Hugh David Evans (August 7, 1849 – November 14, 1934), known professionally as Signor Lawanda, was an American strongman and stage performer, dubbed the original "Iron-Jawed Man." He gained national attention for his feats of strength, including lifting a 1,400-pound horse with his teeth while performing with fellow showman P.T. Barnum.

== Early life ==
Evans was born in Bethlehem, Pennsylvania. His mother, a Pennsylvania Dutch woman reputed for her physical strength, died two weeks after his birth from puerperal sepsis. His father, David Robert Evans, was a Welsh immigrant and slate miner. By the age of nine, Evans worked in the slate quarries of Granville, New York, performing physically demanding labor that contributed to his later abilities as a strongman.

At age eleven, Evans attended a circus in Rutland, Vermont, with his father, an experience that inspired his later career in performance. By sixteen, he was undefeated in local lifting competitions.

== Career ==
In 1865, Evans left home to join a traveling performance troupe led by a man named Comical Brown. He gained fame for feats such as lifting barrels of water with multiple men atop them, tossing a thirty-five-pound chair into the air and catching it with his teeth, and biting silver dollars in half for audience donations.

Evans performed with prominent entertainers of the era, including Dan Rice, Tony Pastor, and P.T. Barnum. During his year-and-a-half engagement with Barnum, Evans earned the nickname "Iron-Jawed Man" for lifting a 1,400-pound horse with his teeth.

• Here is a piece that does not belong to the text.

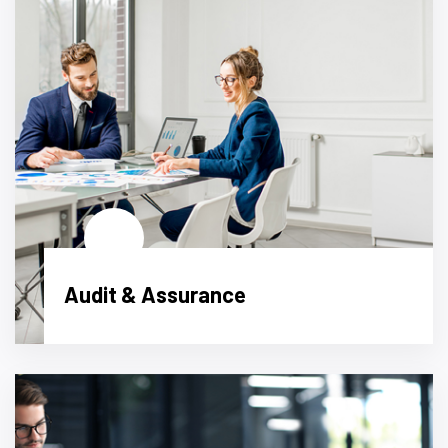
Audit & Assurance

In June 1882, at Forest Gardens in Boston, Evans famously lifted a massive barrel of water with one arm in front of a crowd that included world heavyweight champion John L. Sullivan. Sullivan attempted the lift unsuccessfully before Evans accomplished it, after which the two men later developed a friendship.

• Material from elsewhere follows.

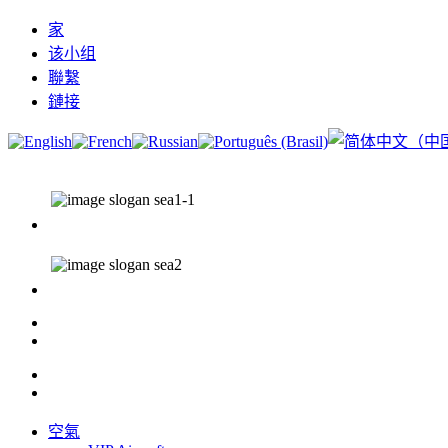
家
该小组
聯繫
鏈接
空氣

Evans eventually settled in Detroit, Michigan, performing with E.W. "Pop" Wiggins and concluding his career at the Wonderland Theatre. He also performed across Canada. Despite his success, Evans often reflected on his early life in his trouping days.

== Personal life ==
Evans married Nellie McAleer, a Canadian farmer’s daughter, in January 1880. They had four sons.

Evans died on November 14, 1934, in Detroit, at age 85.